• Image and design file data:
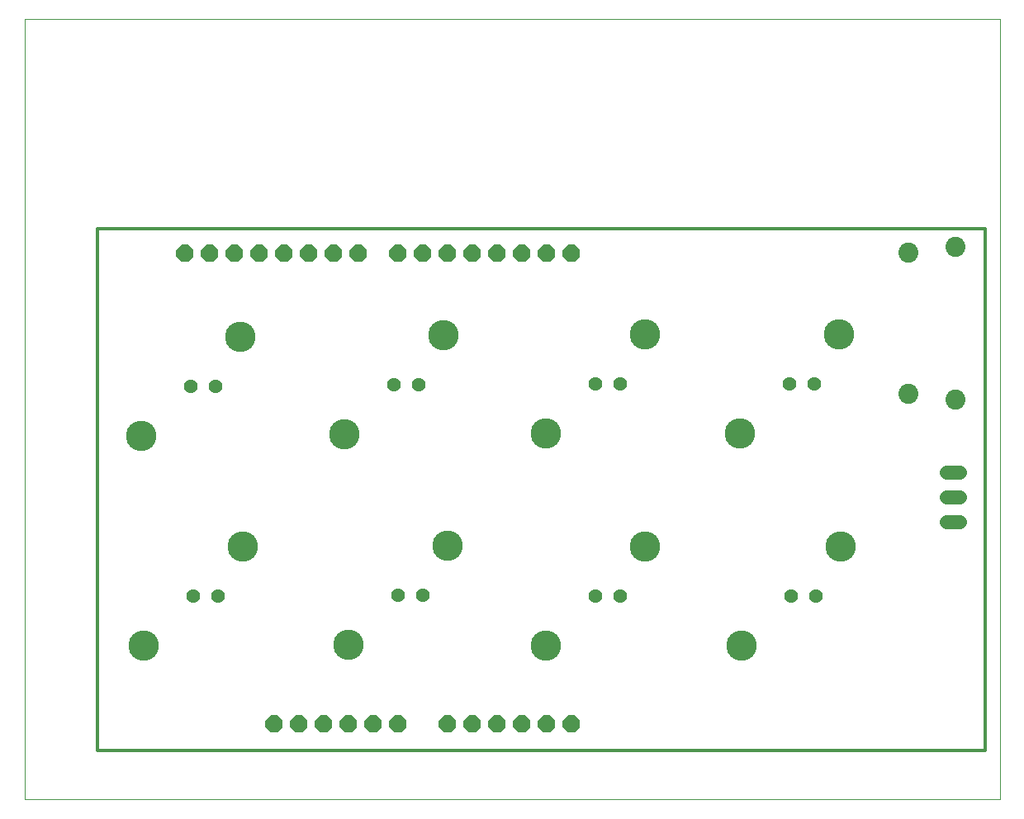
<source format=gbs>
G75*
%MOIN*%
%OFA0B0*%
%FSLAX24Y24*%
%IPPOS*%
%LPD*%
%AMOC8*
5,1,8,0,0,1.08239X$1,22.5*
%
%ADD10C,0.0000*%
%ADD11C,0.0120*%
%ADD12C,0.0566*%
%ADD13C,0.1227*%
%ADD14C,0.0808*%
%ADD15OC8,0.0700*%
%ADD16C,0.0580*%
D10*
X005620Y000100D02*
X005620Y031596D01*
X044990Y031596D01*
X044990Y000100D01*
X005620Y000100D01*
D11*
X008572Y002069D02*
X008572Y023131D01*
X044399Y023131D01*
X044399Y002069D01*
X008572Y002069D01*
D12*
X012424Y008320D03*
X013424Y008320D03*
X020711Y008342D03*
X021711Y008342D03*
X028661Y008321D03*
X029661Y008321D03*
X036566Y008324D03*
X037566Y008324D03*
X037515Y016883D03*
X036515Y016883D03*
X029659Y016883D03*
X028659Y016883D03*
X021534Y016840D03*
X020534Y016840D03*
X013327Y016794D03*
X012327Y016794D03*
D13*
X010327Y014794D03*
X014327Y018794D03*
X018534Y014840D03*
X022534Y018840D03*
X026659Y014883D03*
X030659Y018883D03*
X034515Y014883D03*
X038515Y018883D03*
X038566Y010324D03*
X034566Y006324D03*
X030661Y010321D03*
X026661Y006321D03*
X022711Y010342D03*
X018711Y006342D03*
X014424Y010320D03*
X010424Y006320D03*
D14*
X041289Y016478D03*
X043218Y016242D03*
X041289Y022187D03*
X043218Y022423D03*
D15*
X027700Y022137D03*
X026700Y022137D03*
X025700Y022137D03*
X024700Y022137D03*
X023700Y022137D03*
X022700Y022137D03*
X021700Y022137D03*
X020700Y022137D03*
X019100Y022137D03*
X018100Y022137D03*
X017100Y022137D03*
X016100Y022137D03*
X015100Y022137D03*
X014100Y022137D03*
X013100Y022137D03*
X012100Y022137D03*
X015700Y003137D03*
X016700Y003137D03*
X017700Y003137D03*
X018700Y003137D03*
X019700Y003137D03*
X020700Y003137D03*
X022700Y003137D03*
X023700Y003137D03*
X024700Y003137D03*
X025700Y003137D03*
X026700Y003137D03*
X027700Y003137D03*
D16*
X042831Y011313D02*
X043371Y011313D01*
X043371Y012313D02*
X042831Y012313D01*
X042831Y013313D02*
X043371Y013313D01*
M02*

</source>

• Task instructions: The reply should consist solely of the lines above from the one that has "X037515Y016883D03*" through the one that has "X017700Y003137D03*", reproduced exactly.

• Finished exercise:
X037515Y016883D03*
X036515Y016883D03*
X029659Y016883D03*
X028659Y016883D03*
X021534Y016840D03*
X020534Y016840D03*
X013327Y016794D03*
X012327Y016794D03*
D13*
X010327Y014794D03*
X014327Y018794D03*
X018534Y014840D03*
X022534Y018840D03*
X026659Y014883D03*
X030659Y018883D03*
X034515Y014883D03*
X038515Y018883D03*
X038566Y010324D03*
X034566Y006324D03*
X030661Y010321D03*
X026661Y006321D03*
X022711Y010342D03*
X018711Y006342D03*
X014424Y010320D03*
X010424Y006320D03*
D14*
X041289Y016478D03*
X043218Y016242D03*
X041289Y022187D03*
X043218Y022423D03*
D15*
X027700Y022137D03*
X026700Y022137D03*
X025700Y022137D03*
X024700Y022137D03*
X023700Y022137D03*
X022700Y022137D03*
X021700Y022137D03*
X020700Y022137D03*
X019100Y022137D03*
X018100Y022137D03*
X017100Y022137D03*
X016100Y022137D03*
X015100Y022137D03*
X014100Y022137D03*
X013100Y022137D03*
X012100Y022137D03*
X015700Y003137D03*
X016700Y003137D03*
X017700Y003137D03*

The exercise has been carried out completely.